Can next week’s Champions League Final at Wembley recapture the sense of adventure that accompanied Tottenham Hotspur’s last foray into Europe?

May 17 2011
Jamie Reid

The 2011 Champions League Final takes place at Wembley a week today and everyone who is anyone in European and, indeed, world football will be travelling to Britain for the event. Not the least entertaining aspect of the occasion should be the enforced chumminess between the FA hosts and the Fifa president Sepp Blatter, whose organisation awarded England’s ill-fated World Cup bid a derisory two votes in Zurich last December.

Blatter and his colleague Michel Platini were believed to have been fervently hoping to avoid another all-English final like the 2008 clash between Manchester United and Chelsea in Moscow.

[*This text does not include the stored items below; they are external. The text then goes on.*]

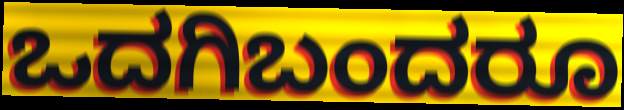
ಒದಗಿಬಂದರೂ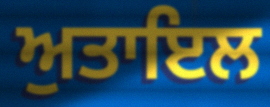
ਅੁਤਾਇਲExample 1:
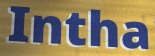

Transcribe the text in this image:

Intha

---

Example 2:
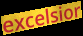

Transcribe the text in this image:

excelsior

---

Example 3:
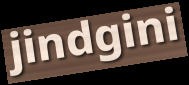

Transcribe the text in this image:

jindgini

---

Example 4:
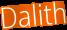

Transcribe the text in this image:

Dalith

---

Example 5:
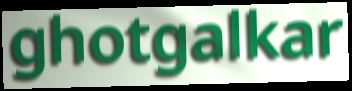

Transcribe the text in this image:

ghotgalkarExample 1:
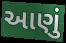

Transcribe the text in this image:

આણું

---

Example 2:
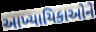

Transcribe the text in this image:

આખ્યાયિકાઓને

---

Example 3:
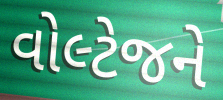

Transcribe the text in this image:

વોલ્ટેજને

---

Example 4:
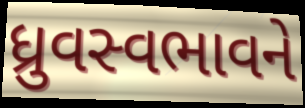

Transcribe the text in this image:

ધ્રુવસ્વભાવને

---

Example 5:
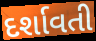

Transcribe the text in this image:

દર્શાવતી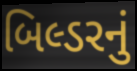
બિલ્ડરનું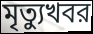
মৃত্যুখবর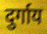
दुर्गाय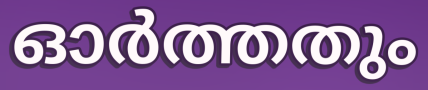
ഓർത്തതും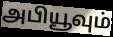
அபியூவும்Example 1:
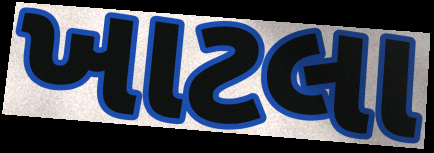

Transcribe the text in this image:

ખાટલા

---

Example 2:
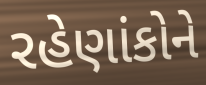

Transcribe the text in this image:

રહેણાંકોને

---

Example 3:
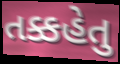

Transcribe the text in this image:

તક્કહેતુ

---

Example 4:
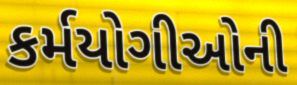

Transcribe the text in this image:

કર્મયોગીઓની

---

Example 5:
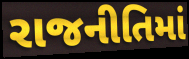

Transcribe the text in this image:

રાજનીતિમાંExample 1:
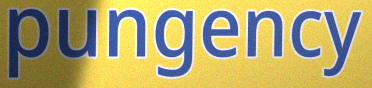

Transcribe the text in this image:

pungency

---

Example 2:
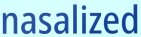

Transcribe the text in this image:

nasalized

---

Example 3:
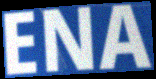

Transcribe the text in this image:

ENA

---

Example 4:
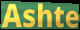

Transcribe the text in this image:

Ashte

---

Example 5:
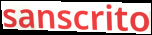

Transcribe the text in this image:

sanscrito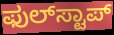
ಫುಲ್‍ಸ್ಟಾಪ್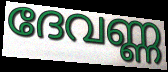
ദേവണ്ണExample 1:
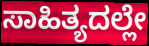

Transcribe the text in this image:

ಸಾಹಿತ್ಯದಲ್ಲೇ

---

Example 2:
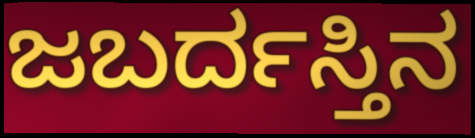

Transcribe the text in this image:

ಜಬರ್ದಸ್ತಿನ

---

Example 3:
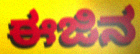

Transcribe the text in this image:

ಈಜಿನ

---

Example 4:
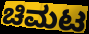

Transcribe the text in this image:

ಚಿಮಟ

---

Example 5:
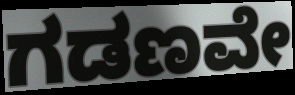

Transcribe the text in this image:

ಗಡಣವೇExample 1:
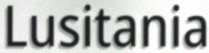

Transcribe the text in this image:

Lusitania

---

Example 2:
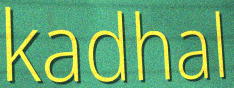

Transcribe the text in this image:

kadhal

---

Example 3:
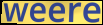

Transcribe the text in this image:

weere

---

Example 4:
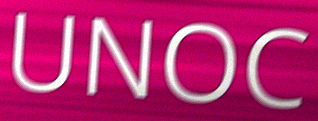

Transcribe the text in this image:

UNOC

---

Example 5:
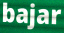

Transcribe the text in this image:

bajarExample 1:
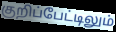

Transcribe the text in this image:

குறிப்பேட்டிலும்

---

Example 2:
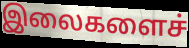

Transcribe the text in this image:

இலைகளைச்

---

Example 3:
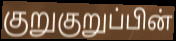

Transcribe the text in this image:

குறுகுறுப்பின்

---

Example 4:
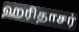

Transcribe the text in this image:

ஹரிதாசர்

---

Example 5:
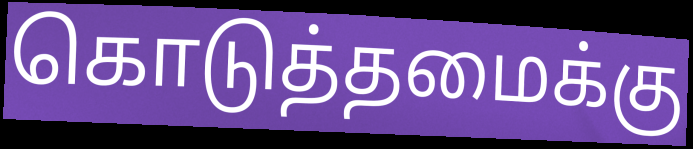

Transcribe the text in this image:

கொடுத்தமைக்கு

And their wish has been granted, as United knocked out Chelsea at the quarterfinal stage this season, while Tottenham Hotspur fell to Real Madrid. But an all-Premiership final would, of course, be “English” in name only, with the top sides all featuring players from around the world.

It was a very different story when Spurs last played in the European Cup, as it was called then, 49 long years ago. The famous “Glory Glory Hallelujah” team of 1960/61 had won the domestic League and FA Cup double and, with a formidable manager in the Scarborough-born Bill Nicholson, were recognised as one of the best ever English club sides. Their attempt to triumph in Europe was a journey into the unknown and carried with it a sense of adventure that’s hard to recapture in an age when everyone is so blasé about foreign travel. But to a football-loving child listening to the matches on the wireless and reading the strictly monochrome coverage in the newspapers, the excitement was tangible. The away games in particular were fraught with mystery and suspense and Tottenham’s odyssey included a third-round trip behind the Iron Curtain to play a ruthless Czechoslovakian Army team, Dukla Prague, on an icy pitch. The Englishmen lost 1-nil, but slammed the Czechs 4-1 in the second leg at White Hart Lane.

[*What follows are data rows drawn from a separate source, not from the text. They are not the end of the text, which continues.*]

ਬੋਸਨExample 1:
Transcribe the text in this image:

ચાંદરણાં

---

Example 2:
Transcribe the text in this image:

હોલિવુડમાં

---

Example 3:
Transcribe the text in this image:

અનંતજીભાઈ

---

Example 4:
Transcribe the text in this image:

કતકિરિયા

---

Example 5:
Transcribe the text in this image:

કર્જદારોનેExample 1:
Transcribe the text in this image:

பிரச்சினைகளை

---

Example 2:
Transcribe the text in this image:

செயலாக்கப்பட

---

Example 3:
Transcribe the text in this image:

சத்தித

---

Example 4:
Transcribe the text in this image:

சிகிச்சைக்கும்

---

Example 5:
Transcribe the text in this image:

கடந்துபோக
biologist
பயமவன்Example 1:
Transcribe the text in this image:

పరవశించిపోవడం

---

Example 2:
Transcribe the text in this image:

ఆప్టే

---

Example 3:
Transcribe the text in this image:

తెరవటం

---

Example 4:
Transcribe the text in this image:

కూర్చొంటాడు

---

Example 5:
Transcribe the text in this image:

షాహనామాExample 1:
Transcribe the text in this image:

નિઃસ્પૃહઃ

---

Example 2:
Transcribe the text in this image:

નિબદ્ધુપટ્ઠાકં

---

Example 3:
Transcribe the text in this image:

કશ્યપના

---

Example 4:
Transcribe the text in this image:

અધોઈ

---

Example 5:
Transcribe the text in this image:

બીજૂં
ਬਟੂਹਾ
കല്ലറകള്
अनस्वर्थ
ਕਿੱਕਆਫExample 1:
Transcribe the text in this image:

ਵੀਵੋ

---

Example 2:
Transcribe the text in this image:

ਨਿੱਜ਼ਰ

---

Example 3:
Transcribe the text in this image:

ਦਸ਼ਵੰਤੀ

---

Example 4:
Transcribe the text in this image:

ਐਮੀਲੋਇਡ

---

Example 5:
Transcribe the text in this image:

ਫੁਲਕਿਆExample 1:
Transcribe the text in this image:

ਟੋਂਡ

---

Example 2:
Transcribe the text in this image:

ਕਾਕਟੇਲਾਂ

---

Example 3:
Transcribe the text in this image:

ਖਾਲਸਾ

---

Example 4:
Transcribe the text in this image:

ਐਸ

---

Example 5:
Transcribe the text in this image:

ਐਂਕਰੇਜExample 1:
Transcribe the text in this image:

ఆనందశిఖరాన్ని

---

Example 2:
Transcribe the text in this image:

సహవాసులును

Their reward was an exotic semifinal tie against the Portuguese team Benfica, footballing aristocrats who had won the trophy the previous season and whose line-up included Eusebio, the prodigiously talented black centre forward who had never been seen in England before. Spurs went down 3-1 at the Stadium of Light in Lisbon but won the return game 2-1 in north London. It wasn’t enough to get them to the final, in which Benfica triumphed again, but the heroic manner of their losing lived long in the memory.

It was, of course, Manchester United who finally claimed the Holy Grail, becoming the first English side to win the European Cup when they defeated Benfica in 1968 at Wembley. All of their 1960s superstars were on the pitch and for those of them, including Bobby Charlton, who remembered their “Busby Babes” team-mates who died in the Munich air crash of 1958, it was an intensely poignant moment.

Hopefully, Man U will approach next weekend’s final with something of the flair and adventure that their forebears demonstrated on their European travels 40 years ago. Their opponents Barcelona, my ante-post choice, are now down to 4-9 with Coral. They are a sublimely skilful team but United’s will to win on home soil will be a powerful factor and they may just shade it at 7-4 with Victor Chandler.